Supplied text
□ □ □ □

Simon Hughes: I take a view that the people who did what they did yesterday can be redeemed but what they did was terribly evil and people - people are never beyond forgiveness and redemption, whatever they do. But they're evil and what they did was evil. And the answer is you have to try and reduce the opportunity for that and I'll just offer a very short list - international justice reduces the prospects, a state for Palestine would clearly be one of those examples; reduction of the amount of arms we sell around the world to make it easier - making profits for countries like ours; strong family leadership to bring up people to understand what respect for other people is and lastly there is a real obligation on the faith leaders and I say this advisedly today - the Muslim community, like all other communities, must reign in their fundamentalists. Fundamentalists in any faith are dangerous and fundamentalists who believe that the other person can't be right are dangerous and evil and we all have an obligation in our own faith and across the faith communities to say that's unacceptable and I hope the leaders of the communities where there are extremists in Britain are very clear that they have a responsibility for their faith groups too.
Jonathan Dimbleby: When you say that do - when you say in all religions, which could be just general cover for saying it about Muslims, do you actually believe that in the Christian faith and the Catholic church...
Simon Hughes: Look at the history of the world - absolutely and I have been outside places where people have shouted - Christians have shouted at me from an extreme position criticising my views, that's not the way you breed respect and understanding and tolerance and all faiths have an obligation to make sure they challenge and face down those who go for extreme positions and believe they can justify killing people as a result.
Jonathan Dimbleby: How do you make [clapping] ...how do you make terrorism history, David? - David Cameron.
David Cameron: I think Simon is right that in a free country where we value our civil liberties and freedoms we'll never fully be able to stamp out those who want to do us harm. But I do, as I said in answer to an earlier question, believe that we have to recognise what we're up against here, we have to confront this evil rather than try to appease it because there is no appeasement that we can offer that will actually make these people stop. Now that's not to say that we shouldn't try and drain the poison out of some of the problems we have in international affairs and Simon mentioned having a state for Palestine and I think that's right we should try to do that, we should try to tackle poverty which can sometimes lead to further problems. But we have to be clear - even if there was a state for Palestine I don't think al-Qaeda are going to pack up their bags and stop doing what they want to do, they want to destroy our values and our freedoms and our way of life. I think perhaps one thing we can do in this country and one thing we seem to be doing magnificently in the last 24 hours to make terrorism history is to carry on doing what we're doing. I was so struck last night cycling home from the House of Commons so many people who were walking home, determined to get on with their life, the attitude of everyone I've seen interviewed on the television and interviewed on the radio was we'll carry on going to work, we'll carry on using the tube, we'll carry on using the buses and we won't let these people spoil our life or change the way we live. The Queen has said it, Tony Blair has said it, Ken Livingstone has said it - I think they're all absolutely right and I think the response of people in London to the outrages that happened have been absolutely magnificent.
Jonathan Dimbleby: [clapping] Secretary of State.

□ □ □ □

Supplied information
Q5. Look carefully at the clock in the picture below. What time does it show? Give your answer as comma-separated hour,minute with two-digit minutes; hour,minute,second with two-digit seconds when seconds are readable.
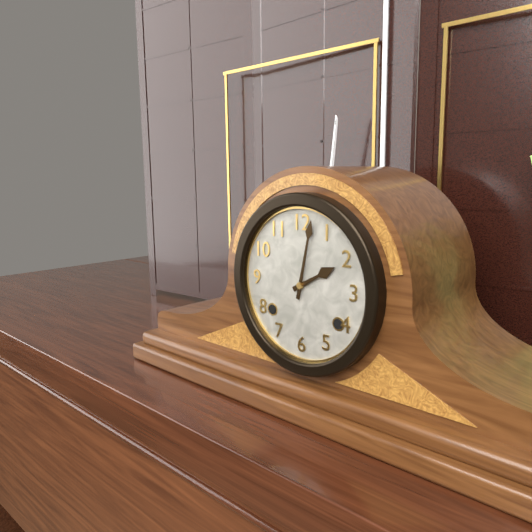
2,02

□ □ □ □

Task instructions
1. Answer these questions using the debate transcript:
(a) According to Simon Hughes, who shouted at him from an extreme position?
(b) Which group does David Cameron say would not pack up their bags even if there were a state for Palestine?
(c) Where was David Cameron cycling home from last night?
2. List each item Simon Hughes gives on his "very short list" in the debate transcript.
3. Reproduce the passage of the debate transcript from "Jonathan Dimbleby: When" up to and including "as a result.".
The listing has nothing to do with the debate transcript.

Correct answers
1.
(a) Christians
(b) al-Qaeda
(c) The House of Commons

2.
- International justice
- A state for Palestine
- Reduction of the amount of arms sold around the world
- Strong family leadership
- The obligation on faith leaders

3.
Jonathan Dimbleby: When you say that do - when you say in all religions, which could be just general cover for saying it about Muslims, do you actually believe that in the Christian faith and the Catholic church...
Simon Hughes: Look at the history of the world - absolutely and I have been outside places where people have shouted - Christians have shouted at me from an extreme position criticising my views, that's not the way you breed respect and understanding and tolerance and all faiths have an obligation to make sure they challenge and face down those who go for extreme positions and believe they can justify killing people as a result.